Tuesday, April 5, 2011
Literary Abiogenesis
Monday, April 4, 2011
Connection and Disconnection
Books are never one hundred percent factual. Period. I do not care who the author is; some of their information has to be made up. That being said, Lauren is depicting her life perfectly. Who lives their life understanding everything around them? Lauren clearly had a broken relationship with her mother while struggling mental health issues. Whether or not her epilepsy is true it illustrates the mother daughter bond brilliantly. Part one the seizures are the way Lauren connects with her mom. She is consistently nervous about her mother at one point she repeats to her self “please, God please, God let her like this” (12). Her mother’s emotions with Lauren are sporadic and inconsistent just like seizure attacks.

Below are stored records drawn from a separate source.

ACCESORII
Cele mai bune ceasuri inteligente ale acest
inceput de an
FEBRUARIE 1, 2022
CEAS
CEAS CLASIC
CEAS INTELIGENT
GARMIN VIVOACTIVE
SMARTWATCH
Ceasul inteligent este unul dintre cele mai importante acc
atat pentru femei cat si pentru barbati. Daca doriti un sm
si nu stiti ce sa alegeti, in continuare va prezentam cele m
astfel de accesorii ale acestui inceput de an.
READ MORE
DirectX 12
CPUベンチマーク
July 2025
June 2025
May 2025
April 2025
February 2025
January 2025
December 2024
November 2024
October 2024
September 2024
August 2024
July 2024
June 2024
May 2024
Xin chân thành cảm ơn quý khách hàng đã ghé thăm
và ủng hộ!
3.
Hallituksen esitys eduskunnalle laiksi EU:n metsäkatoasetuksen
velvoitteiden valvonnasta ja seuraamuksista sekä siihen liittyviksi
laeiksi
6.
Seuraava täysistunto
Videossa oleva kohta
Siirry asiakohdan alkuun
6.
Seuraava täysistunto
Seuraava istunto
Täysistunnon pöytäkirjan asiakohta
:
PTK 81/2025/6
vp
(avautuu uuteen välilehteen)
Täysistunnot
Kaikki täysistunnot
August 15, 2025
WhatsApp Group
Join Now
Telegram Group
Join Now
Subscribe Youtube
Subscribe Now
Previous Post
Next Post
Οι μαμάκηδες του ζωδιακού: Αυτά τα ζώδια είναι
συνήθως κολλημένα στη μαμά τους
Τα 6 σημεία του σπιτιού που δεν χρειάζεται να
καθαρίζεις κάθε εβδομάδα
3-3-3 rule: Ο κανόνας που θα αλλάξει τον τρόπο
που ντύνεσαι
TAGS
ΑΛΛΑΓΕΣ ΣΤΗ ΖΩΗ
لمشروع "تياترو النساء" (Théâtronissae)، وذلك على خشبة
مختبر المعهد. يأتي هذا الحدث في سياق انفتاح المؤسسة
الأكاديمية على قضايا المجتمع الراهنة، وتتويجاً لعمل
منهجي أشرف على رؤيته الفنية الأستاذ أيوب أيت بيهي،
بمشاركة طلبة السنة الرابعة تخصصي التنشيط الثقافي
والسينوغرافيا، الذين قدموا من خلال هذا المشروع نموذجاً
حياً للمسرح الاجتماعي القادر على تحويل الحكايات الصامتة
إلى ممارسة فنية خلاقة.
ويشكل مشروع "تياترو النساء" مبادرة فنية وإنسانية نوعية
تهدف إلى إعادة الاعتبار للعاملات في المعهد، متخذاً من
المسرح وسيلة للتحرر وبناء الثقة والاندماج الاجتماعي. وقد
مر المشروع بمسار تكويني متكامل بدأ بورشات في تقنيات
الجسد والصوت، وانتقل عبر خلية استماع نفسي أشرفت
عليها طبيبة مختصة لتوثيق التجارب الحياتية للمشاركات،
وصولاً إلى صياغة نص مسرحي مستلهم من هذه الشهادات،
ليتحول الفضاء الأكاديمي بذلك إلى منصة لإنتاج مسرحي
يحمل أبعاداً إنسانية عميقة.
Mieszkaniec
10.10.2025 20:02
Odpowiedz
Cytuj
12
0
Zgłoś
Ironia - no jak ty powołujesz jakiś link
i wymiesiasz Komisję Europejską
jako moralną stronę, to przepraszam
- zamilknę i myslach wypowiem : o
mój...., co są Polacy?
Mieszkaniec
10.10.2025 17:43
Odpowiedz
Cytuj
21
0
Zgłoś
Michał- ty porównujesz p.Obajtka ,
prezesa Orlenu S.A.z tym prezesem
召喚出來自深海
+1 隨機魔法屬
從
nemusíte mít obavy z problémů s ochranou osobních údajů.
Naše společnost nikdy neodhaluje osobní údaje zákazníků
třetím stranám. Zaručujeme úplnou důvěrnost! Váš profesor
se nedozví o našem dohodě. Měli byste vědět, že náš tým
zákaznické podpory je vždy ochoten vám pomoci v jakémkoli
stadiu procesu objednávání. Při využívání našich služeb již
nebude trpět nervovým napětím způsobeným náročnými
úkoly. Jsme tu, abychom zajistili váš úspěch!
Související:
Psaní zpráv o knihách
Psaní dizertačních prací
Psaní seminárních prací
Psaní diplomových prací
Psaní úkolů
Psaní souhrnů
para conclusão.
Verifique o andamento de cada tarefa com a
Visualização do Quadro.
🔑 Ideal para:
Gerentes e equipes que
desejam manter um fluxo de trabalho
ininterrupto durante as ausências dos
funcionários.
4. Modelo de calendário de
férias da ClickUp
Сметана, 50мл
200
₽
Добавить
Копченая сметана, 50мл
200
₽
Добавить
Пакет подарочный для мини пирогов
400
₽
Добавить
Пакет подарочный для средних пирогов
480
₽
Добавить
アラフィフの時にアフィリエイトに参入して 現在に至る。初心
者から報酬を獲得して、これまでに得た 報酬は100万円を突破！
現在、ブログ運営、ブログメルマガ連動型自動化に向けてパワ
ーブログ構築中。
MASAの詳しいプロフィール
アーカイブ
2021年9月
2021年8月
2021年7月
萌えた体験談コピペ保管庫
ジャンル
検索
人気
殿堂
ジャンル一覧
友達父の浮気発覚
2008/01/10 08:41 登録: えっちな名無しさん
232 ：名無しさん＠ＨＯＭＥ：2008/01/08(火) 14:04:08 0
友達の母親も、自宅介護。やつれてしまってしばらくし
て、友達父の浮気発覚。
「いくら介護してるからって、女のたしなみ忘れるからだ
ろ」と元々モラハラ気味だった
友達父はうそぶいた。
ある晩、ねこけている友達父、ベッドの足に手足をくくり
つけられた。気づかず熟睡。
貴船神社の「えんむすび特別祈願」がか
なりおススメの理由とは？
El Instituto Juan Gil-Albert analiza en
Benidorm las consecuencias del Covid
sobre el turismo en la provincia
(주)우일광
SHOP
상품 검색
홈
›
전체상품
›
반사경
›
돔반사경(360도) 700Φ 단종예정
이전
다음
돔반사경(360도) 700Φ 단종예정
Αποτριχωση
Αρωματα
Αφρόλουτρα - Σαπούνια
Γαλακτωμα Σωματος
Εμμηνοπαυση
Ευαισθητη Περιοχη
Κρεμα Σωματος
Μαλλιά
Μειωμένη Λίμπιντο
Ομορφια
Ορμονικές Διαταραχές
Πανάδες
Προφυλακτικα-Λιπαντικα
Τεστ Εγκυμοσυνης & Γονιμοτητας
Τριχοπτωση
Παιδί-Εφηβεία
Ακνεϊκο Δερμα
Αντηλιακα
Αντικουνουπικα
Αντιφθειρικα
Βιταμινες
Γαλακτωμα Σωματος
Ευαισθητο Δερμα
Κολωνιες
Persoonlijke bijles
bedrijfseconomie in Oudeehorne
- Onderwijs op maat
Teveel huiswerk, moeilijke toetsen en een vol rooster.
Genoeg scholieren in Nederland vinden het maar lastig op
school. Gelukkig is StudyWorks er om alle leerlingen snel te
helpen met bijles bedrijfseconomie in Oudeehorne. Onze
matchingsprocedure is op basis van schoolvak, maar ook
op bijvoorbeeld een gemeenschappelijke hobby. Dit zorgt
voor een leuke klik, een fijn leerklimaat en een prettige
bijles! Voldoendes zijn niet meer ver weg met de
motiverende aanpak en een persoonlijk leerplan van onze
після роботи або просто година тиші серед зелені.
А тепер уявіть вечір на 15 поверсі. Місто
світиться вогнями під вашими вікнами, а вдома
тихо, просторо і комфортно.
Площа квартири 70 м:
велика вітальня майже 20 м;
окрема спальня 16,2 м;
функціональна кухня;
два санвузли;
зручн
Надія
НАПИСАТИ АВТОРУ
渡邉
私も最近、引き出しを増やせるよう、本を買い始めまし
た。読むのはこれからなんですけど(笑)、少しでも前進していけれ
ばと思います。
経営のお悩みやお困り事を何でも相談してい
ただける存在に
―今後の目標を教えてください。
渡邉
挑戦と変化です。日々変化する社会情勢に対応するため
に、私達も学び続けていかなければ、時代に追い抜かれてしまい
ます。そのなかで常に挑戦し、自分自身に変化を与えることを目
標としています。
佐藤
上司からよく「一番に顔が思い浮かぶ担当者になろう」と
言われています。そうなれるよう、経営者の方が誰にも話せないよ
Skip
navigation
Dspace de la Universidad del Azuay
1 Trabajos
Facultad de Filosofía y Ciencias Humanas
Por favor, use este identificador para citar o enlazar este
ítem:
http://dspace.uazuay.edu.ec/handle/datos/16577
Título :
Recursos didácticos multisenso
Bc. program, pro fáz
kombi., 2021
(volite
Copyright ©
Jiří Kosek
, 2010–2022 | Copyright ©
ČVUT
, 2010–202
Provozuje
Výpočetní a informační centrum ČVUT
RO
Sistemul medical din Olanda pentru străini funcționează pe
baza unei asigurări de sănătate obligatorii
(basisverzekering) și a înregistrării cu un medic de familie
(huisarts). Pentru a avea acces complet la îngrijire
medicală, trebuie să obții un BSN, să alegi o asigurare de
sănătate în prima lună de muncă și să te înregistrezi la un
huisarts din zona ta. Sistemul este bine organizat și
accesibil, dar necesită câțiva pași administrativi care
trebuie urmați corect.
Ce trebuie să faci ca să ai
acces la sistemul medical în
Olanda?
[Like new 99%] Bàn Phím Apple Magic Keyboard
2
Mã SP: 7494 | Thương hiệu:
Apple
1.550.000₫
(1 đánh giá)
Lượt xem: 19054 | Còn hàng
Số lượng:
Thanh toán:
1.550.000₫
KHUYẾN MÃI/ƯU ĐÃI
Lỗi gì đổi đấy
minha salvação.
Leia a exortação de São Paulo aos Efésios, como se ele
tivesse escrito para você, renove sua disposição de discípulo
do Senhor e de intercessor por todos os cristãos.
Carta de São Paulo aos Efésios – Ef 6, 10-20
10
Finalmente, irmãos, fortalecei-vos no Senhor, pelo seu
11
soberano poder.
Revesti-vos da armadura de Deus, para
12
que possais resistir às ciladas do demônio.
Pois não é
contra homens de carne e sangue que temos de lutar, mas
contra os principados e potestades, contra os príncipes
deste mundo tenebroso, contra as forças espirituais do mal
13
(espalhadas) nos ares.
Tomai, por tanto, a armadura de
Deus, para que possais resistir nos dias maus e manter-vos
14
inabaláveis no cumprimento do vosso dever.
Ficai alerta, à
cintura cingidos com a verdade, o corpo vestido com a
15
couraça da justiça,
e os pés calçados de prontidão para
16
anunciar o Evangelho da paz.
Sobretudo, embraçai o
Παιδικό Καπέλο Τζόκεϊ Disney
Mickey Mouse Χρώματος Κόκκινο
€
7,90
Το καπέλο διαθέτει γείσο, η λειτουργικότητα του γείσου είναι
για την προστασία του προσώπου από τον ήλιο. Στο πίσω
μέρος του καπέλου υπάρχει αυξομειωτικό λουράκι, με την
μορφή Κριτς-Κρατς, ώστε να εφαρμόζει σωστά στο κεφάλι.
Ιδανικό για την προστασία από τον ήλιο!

Though her mother acts as if Lauren is beneath her, she is jealous of the ability Lauren has to become everything her mother is not.
However at age thirteen Lauren’s seizures change rapidly, and become the main disconnect between the two. During this age Lauren no longer seems to care what her mother thinks and instead begins looking to fill the hole she has been left with, by having nurses and doctors cater to her the way her mother should be caring for her. Her mother, the woman who once denied the allowance of Lauren to consume medication, agrees to a brain surgery. After the surgery Lauren no longer has seizures but she still longs for her mother and acts out with lying and stealing. The note from Patricia Robinson, P.T on page 98 suggests that Lauren will continue to struggle with her mental illness the rest of her life, which foreshadows that she will also struggle with the relationship with her mother as well.
The idea of lying
Persona?
So this is where Lying gets really interesting. A memoir isn't supposed to have a persona. It is supposed to be naked and mask-less. It is supposed to be written in the author's voice. But by calling her book a "metaphorical memoir," Slater ducks that responsibility a little. She wouldn't put it that way. In fact, she would likely argue that the metaphor represents her actual self better than any literal story could. She is therefore defining memoir not as the relating of literal experience but the relating of the essential self. In other words, there is a distinction being made between events, which may or may not be factual, and identity, which is best expressed metaphorically. This calls the very nature and purpose of memoir into question. This is from a review in the New York Times:
"Slater's hopscotch between veracity and deception concerning her supposed epilepsy is intended to convey the subjective truth about what it feels like to be her. 'My whole life has been a seizure,' she writes, and this self-diagnosis makes literary, if not literal, sense. But she also has ambitions of delivering a critique of the memoir genre. She habitually interrupts herself in order to throw what she has just written into question. One chapter consists of a memorandum to the Random House marketing department and her editor, Kate Medina, about whether the book should be marketed as fiction or nonfiction, and there Slater writes of her intention 'to ponder the blurry line between novels and memoirs. Everyone knows that a lot of memoirs have made-up scenes; it's obvious. And everyone knows that half the time at least fictions contain literal autobiographical truths. So how do we decide what's what, and does it even matter?'
These sound like the very questions Chris is raising. It's worth talking about. I'll let you guys write about whatever you want for tomorrow, but I like that you are wrestling with these concepts. Ultimately, the answers that you come up with are important, not just to the final paper you are going to write for this class, but to the way you will read for the rest of your lives.